Page excerpt:
+ + + + +

Alexis Flips

Personal information
- Full name: Alexis Laurent Patrice Roge Flips
- Date of birth: 18 January 2000 (age 26)
- Place of birth: Villeneuve-d'Ascq, France
- Height: 1.73 m (5 ft 8 in)
- Position: Winger

Team information
- Current team: RSCA Futures
- Number: 70

Youth career
- 2005–2008: Hellemmes
- 2008–2017: Lille

Senior career*
- Years: Team / Apps / (Gls)
- 2017–2020: Lille II / 51 / (10)
- 2019–2020: → Ajaccio II (loan) / 4 / (0)
- 2019–2020: → Ajaccio (loan) / 13 / (0)
- 2020–2022: Reims II / 4 / (1)
- 2021–2023: Reims / 60 / (7)
- 2023–2026: Anderlecht / 13 / (0)
- 2024: → Ankaragücü (loan) / 10 / (0)
- 2024–2025: → Charleroi (loan) / 13 / (0)

+ + + + +

Work order 1: Write out the part of the Alexis Flips profile from "- Position: Winger" up to and including "II / 51 / (10)".
Work order 2: Extend the Alexis Flips profile beyond its last line.
The data that follows is separate from the Alexis Flips profile.

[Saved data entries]
+ + + + +

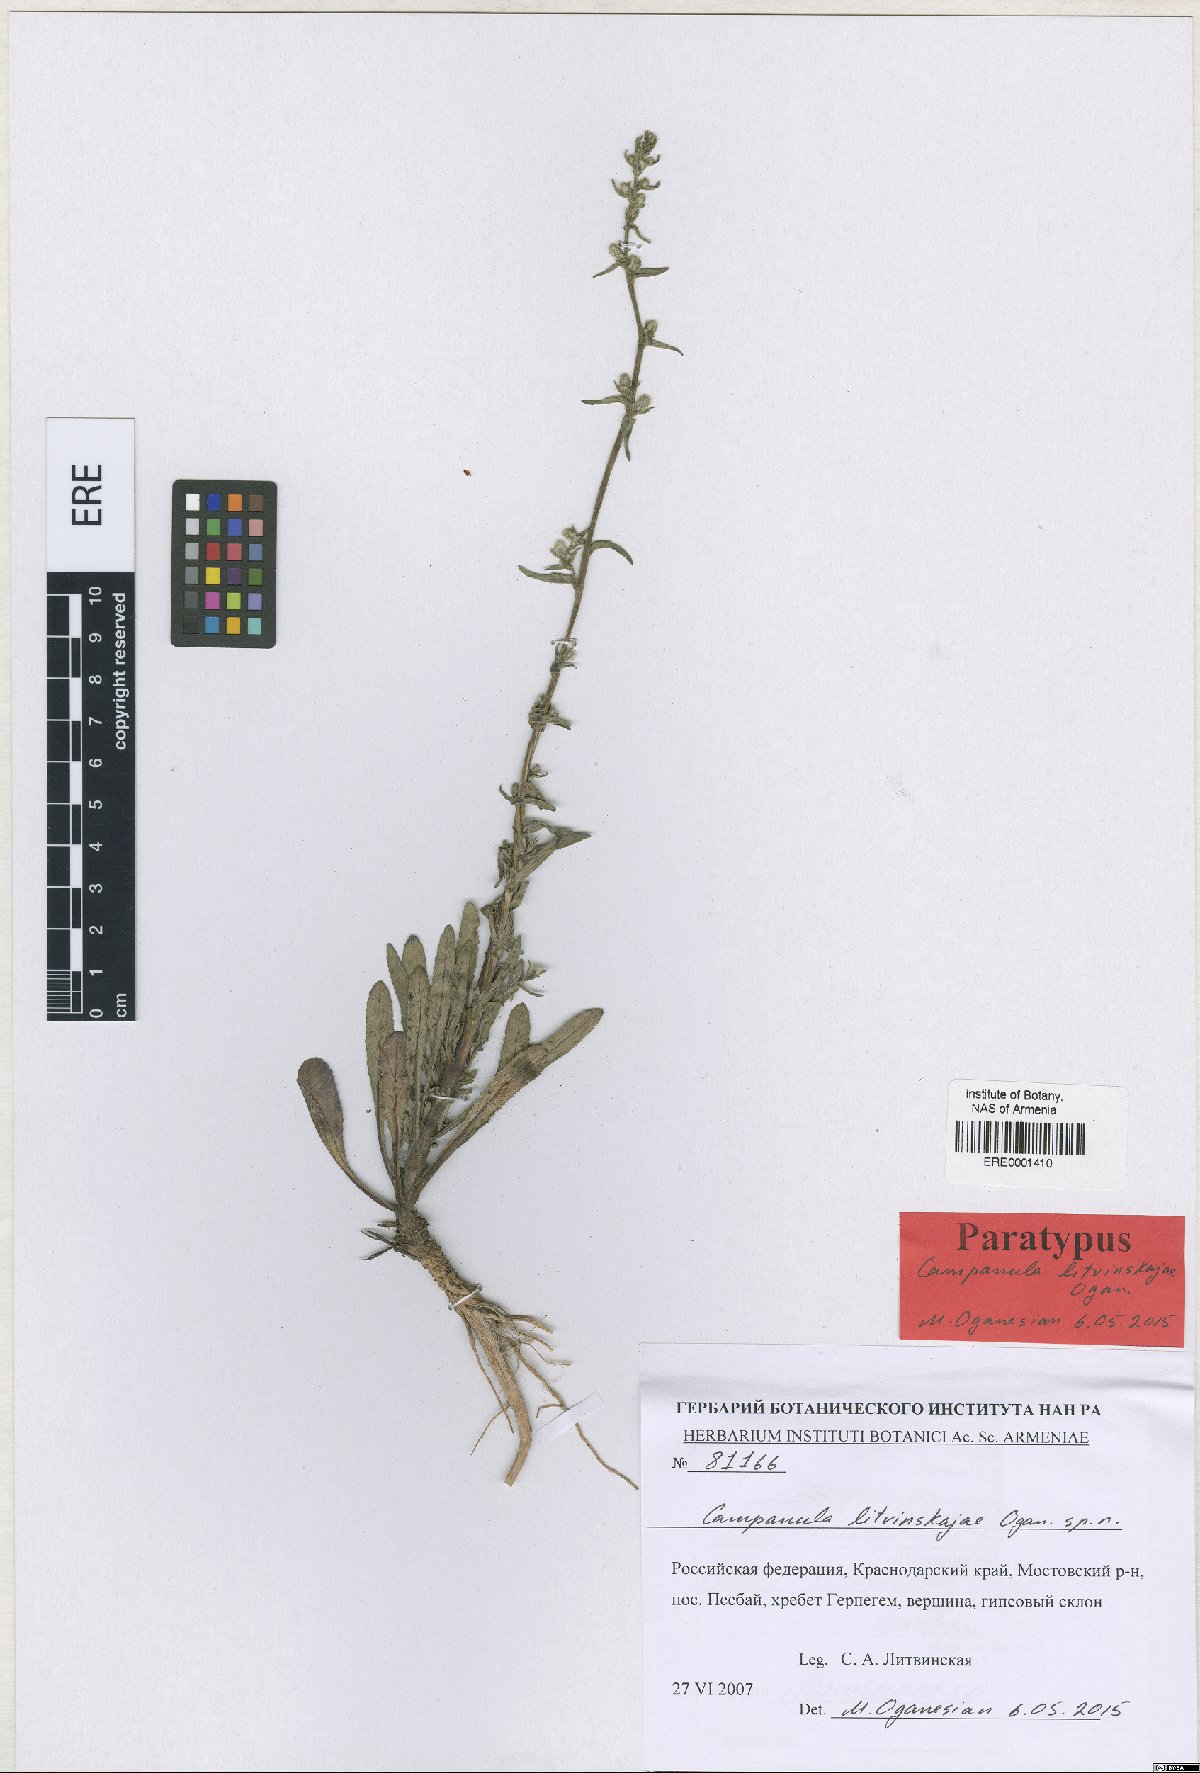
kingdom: Plantae
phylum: Tracheophyta
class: Magnoliopsida
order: Asterales
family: Campanulaceae
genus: Campanula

+ + + + +

Exercise response 1:
- Position: Winger

Team information
- Current team: RSCA Futures
- Number: 70

Youth career
- 2005–2008: Hellemmes
- 2008–2017: Lille

Senior career*
- Years: Team / Apps / (Gls)
- 2017–2020: Lille II / 51 / (10)

Exercise response 2:
- 2026–: RSCA Futures / 5 / (0)

International career
- 2015–2016: France U16 / 11 / (0)
- 2016–2017: France U17 / 7 / (1)
- 2017–2018: France U18 / 8 / (4)
- 2018–2019: France U19 / 15 / (3)
- 2019: France U20 / 2 / (1)

= Alexis Flips =

French footballer (born 2000)

Alexis Laurent Patrice Roge Flips (born 18 January 2000) is a French professional footballer who plays as a winger for Challenger Pro League side RSCA Futures.

==Club career==
A youth product of Lille OSC, Flips was loaned to AC Ajaccio on 19 August 2019. He made his professional debut with Ajaccio in a 1–0 Ligue 2 win over Paris FC on 23 August 2019. On 5 October 2020, he transferred to Stade de Reims.

On 8 August 2023, Flips joined Anderlecht on a five-year deal.

On 6 February 2024, Flips was loaned to Ankaragücü in Turkey.

On 6 September 2024, Flips moved on loan to Charleroi, with an option to buy.

==International career==
Flips is a youth international for France. He represented the France U17s at the 2017 FIFA U-17 World Cup.